Available data START

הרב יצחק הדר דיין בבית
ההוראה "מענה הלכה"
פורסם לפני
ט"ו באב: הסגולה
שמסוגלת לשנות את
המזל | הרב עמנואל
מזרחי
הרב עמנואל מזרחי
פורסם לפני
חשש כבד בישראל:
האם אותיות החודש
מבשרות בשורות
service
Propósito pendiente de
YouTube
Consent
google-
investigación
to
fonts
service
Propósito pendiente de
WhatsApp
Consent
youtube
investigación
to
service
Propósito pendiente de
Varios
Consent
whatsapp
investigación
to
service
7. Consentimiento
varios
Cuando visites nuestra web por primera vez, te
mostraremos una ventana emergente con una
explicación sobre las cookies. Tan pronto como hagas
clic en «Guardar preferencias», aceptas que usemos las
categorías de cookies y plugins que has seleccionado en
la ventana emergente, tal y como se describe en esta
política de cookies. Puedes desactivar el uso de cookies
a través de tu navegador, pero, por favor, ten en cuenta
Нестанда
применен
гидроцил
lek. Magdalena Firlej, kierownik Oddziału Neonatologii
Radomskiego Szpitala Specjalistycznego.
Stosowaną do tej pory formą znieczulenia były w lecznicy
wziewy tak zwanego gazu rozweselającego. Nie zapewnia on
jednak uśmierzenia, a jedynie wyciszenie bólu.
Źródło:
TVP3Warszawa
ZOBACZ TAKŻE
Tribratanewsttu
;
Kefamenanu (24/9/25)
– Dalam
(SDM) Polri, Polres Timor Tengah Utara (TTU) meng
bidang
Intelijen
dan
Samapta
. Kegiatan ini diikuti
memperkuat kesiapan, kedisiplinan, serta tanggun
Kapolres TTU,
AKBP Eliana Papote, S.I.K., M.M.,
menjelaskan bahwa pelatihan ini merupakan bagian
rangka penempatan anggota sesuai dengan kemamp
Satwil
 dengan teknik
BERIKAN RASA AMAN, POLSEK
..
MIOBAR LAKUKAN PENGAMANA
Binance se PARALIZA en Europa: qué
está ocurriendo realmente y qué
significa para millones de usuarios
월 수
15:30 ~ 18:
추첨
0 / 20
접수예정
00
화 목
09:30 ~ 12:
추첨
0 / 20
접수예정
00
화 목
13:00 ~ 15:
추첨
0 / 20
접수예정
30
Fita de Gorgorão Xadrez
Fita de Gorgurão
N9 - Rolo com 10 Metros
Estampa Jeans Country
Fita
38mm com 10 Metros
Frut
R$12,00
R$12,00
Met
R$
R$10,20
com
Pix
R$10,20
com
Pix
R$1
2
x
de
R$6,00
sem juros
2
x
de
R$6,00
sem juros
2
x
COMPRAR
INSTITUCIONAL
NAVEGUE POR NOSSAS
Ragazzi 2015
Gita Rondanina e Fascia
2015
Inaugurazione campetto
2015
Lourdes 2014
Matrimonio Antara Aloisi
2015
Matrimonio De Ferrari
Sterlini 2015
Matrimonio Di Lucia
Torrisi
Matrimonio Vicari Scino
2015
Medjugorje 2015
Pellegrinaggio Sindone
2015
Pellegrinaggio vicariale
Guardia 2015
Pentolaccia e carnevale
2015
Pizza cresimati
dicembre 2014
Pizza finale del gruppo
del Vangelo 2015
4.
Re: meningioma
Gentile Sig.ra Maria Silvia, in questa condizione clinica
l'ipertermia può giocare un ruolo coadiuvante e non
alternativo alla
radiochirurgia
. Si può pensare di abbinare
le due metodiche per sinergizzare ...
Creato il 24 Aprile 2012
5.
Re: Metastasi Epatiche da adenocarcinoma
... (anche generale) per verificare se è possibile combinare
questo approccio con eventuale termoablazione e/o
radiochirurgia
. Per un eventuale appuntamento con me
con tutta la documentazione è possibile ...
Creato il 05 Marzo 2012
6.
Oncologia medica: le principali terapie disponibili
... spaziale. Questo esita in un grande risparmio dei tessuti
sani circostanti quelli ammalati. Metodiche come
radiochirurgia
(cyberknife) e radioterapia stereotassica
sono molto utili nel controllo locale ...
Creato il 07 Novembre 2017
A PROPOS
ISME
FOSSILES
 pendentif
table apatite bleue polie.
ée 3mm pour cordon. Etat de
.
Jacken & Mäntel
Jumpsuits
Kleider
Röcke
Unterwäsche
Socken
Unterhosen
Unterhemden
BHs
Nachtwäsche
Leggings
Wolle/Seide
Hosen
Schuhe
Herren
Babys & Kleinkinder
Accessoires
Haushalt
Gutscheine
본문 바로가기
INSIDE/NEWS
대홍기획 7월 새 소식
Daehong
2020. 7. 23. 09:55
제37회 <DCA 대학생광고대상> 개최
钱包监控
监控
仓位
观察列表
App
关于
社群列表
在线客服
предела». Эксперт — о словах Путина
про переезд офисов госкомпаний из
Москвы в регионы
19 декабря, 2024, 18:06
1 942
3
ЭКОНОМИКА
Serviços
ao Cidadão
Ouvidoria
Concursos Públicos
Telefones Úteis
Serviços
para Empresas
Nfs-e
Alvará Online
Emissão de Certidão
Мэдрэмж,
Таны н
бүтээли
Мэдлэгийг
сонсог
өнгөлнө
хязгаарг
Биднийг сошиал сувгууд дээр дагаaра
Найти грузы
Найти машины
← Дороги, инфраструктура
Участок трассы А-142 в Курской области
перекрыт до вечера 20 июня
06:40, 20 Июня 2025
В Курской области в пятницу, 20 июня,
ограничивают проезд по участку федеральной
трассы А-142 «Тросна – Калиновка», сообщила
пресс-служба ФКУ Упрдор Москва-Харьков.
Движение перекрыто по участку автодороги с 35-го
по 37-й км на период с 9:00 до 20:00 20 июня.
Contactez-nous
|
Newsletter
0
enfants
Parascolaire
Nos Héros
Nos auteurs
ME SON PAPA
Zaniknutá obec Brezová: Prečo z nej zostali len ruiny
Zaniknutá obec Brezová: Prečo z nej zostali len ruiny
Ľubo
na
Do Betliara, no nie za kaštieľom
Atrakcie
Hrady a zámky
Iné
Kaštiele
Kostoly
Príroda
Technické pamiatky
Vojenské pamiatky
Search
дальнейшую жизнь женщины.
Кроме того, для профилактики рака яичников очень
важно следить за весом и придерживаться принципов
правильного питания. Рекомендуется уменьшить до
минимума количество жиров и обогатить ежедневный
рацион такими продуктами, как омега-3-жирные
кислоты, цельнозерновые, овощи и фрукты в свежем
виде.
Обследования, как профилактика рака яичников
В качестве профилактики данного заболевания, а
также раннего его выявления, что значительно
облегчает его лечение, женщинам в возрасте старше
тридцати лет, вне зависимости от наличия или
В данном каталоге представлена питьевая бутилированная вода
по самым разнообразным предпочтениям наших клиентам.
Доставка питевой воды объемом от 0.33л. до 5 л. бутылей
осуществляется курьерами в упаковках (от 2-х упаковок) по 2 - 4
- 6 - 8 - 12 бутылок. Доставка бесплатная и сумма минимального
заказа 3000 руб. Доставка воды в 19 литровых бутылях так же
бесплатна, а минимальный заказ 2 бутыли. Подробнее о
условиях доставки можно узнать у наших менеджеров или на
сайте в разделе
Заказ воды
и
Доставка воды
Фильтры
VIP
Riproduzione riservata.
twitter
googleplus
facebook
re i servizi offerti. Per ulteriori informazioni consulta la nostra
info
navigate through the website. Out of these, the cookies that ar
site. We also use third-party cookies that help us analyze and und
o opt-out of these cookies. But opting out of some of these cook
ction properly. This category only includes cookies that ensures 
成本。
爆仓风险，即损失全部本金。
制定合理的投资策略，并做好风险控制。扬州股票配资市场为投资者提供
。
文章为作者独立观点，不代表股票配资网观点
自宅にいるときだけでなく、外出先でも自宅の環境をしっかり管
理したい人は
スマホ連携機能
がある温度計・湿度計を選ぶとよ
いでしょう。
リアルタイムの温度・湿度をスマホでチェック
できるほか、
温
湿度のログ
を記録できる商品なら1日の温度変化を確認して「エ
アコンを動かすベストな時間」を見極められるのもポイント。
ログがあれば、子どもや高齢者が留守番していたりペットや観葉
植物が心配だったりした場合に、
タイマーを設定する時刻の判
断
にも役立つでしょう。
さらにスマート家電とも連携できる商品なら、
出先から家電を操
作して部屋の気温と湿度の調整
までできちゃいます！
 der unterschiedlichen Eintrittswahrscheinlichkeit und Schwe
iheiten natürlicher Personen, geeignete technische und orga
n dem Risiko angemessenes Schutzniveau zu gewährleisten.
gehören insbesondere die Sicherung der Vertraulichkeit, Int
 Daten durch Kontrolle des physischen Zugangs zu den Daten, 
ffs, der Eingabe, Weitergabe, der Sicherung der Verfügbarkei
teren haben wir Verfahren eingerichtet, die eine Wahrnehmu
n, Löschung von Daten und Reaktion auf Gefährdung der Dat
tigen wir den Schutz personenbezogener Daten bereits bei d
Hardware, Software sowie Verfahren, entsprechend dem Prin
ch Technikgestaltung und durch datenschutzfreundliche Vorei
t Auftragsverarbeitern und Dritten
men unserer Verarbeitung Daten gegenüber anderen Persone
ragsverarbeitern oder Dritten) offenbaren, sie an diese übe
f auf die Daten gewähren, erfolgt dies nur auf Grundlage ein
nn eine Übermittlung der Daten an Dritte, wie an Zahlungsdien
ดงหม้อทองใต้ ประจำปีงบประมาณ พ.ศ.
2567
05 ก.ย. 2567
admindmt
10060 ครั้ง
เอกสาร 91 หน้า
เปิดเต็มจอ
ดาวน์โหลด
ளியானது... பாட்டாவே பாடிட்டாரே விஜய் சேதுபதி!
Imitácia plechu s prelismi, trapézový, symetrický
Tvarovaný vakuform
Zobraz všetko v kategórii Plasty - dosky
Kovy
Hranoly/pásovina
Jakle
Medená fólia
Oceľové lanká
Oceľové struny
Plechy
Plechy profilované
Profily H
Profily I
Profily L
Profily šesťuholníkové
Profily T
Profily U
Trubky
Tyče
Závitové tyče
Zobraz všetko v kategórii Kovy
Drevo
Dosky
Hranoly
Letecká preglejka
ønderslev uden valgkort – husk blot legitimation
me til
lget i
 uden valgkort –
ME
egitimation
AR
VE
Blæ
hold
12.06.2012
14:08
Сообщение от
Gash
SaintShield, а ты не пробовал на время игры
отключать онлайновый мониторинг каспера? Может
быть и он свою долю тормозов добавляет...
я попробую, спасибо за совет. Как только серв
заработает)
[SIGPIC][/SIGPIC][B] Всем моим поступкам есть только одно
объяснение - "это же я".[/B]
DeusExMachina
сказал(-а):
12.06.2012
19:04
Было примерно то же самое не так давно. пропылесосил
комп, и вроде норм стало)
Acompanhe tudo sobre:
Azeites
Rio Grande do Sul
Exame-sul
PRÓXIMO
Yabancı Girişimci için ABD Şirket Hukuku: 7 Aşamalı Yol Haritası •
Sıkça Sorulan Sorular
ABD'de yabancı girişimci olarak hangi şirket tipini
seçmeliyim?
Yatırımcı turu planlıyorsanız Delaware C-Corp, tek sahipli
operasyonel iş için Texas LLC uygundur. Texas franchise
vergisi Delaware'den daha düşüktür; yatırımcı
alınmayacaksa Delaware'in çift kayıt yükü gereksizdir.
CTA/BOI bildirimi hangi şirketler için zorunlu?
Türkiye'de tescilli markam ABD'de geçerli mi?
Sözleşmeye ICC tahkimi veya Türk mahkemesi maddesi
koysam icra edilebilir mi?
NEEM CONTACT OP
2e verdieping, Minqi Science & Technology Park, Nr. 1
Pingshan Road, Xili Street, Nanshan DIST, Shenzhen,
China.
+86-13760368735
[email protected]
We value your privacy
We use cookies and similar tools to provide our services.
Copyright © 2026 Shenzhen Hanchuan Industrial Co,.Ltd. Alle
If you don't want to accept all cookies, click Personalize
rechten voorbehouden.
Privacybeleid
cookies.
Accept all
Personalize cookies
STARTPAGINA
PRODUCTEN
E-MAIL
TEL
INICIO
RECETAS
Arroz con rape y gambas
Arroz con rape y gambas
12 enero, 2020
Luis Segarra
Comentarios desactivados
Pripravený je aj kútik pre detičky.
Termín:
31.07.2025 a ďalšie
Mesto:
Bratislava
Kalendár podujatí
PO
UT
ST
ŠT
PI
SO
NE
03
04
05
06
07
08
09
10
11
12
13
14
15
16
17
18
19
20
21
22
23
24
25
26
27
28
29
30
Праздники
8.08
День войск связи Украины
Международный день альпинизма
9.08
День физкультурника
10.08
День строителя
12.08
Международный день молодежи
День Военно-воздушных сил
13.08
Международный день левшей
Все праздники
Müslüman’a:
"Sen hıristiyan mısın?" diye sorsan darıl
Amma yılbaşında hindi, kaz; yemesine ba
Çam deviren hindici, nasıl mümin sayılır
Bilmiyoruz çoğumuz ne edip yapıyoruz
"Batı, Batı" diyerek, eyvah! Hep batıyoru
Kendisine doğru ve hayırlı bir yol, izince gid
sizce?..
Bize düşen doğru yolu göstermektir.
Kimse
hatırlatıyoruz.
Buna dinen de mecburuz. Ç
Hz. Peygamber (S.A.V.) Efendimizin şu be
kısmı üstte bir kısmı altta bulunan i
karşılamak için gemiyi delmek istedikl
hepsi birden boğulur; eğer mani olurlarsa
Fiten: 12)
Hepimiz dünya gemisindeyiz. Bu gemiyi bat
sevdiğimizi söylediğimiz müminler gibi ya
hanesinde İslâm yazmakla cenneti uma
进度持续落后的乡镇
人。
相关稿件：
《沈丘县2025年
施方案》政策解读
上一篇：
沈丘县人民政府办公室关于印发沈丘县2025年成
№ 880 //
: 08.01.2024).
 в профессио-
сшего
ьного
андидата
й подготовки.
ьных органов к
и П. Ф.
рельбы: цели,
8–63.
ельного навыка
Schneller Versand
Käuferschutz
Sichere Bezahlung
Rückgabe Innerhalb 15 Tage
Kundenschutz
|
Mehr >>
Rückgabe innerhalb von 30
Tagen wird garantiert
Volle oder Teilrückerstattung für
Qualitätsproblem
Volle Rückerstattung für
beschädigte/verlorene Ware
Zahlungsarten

Available data END

* Task instructions
Would you print exactly and only the lines of the material above that run from the line with "Cuando visites nuestra" through the line with "Pizza finale del gruppo", both included?

* Answer
Cuando visites nuestra web por primera vez, te
mostraremos una ventana emergente con una
explicación sobre las cookies. Tan pronto como hagas
clic en «Guardar preferencias», aceptas que usemos las
categorías de cookies y plugins que has seleccionado en
la ventana emergente, tal y como se describe en esta
política de cookies. Puedes desactivar el uso de cookies
a través de tu navegador, pero, por favor, ten en cuenta
Нестанда
применен
гидроцил
lek. Magdalena Firlej, kierownik Oddziału Neonatologii
Radomskiego Szpitala Specjalistycznego.
Stosowaną do tej pory formą znieczulenia były w lecznicy
wziewy tak zwanego gazu rozweselającego. Nie zapewnia on
jednak uśmierzenia, a jedynie wyciszenie bólu.
Źródło:
TVP3Warszawa
ZOBACZ TAKŻE
Tribratanewsttu
;
Kefamenanu (24/9/25)
– Dalam
(SDM) Polri, Polres Timor Tengah Utara (TTU) meng
bidang
Intelijen
dan
Samapta
. Kegiatan ini diikuti
memperkuat kesiapan, kedisiplinan, serta tanggun
Kapolres TTU,
AKBP Eliana Papote, S.I.K., M.M.,
menjelaskan bahwa pelatihan ini merupakan bagian
rangka penempatan anggota sesuai dengan kemamp
Satwil
 dengan teknik
BERIKAN RASA AMAN, POLSEK
..
MIOBAR LAKUKAN PENGAMANA
Binance se PARALIZA en Europa: qué
está ocurriendo realmente y qué
significa para millones de usuarios
월 수
15:30 ~ 18:
추첨
0 / 20
접수예정
00
화 목
09:30 ~ 12:
추첨
0 / 20
접수예정
00
화 목
13:00 ~ 15:
추첨
0 / 20
접수예정
30
Fita de Gorgorão Xadrez
Fita de Gorgurão
N9 - Rolo com 10 Metros
Estampa Jeans Country
Fita
38mm com 10 Metros
Frut
R$12,00
R$12,00
Met
R$
R$10,20
com
Pix
R$10,20
com
Pix
R$1
2
x
de
R$6,00
sem juros
2
x
de
R$6,00
sem juros
2
x
COMPRAR
INSTITUCIONAL
NAVEGUE POR NOSSAS
Ragazzi 2015
Gita Rondanina e Fascia
2015
Inaugurazione campetto
2015
Lourdes 2014
Matrimonio Antara Aloisi
2015
Matrimonio De Ferrari
Sterlini 2015
Matrimonio Di Lucia
Torrisi
Matrimonio Vicari Scino
2015
Medjugorje 2015
Pellegrinaggio Sindone
2015
Pellegrinaggio vicariale
Guardia 2015
Pentolaccia e carnevale
2015
Pizza cresimati
dicembre 2014
Pizza finale del gruppo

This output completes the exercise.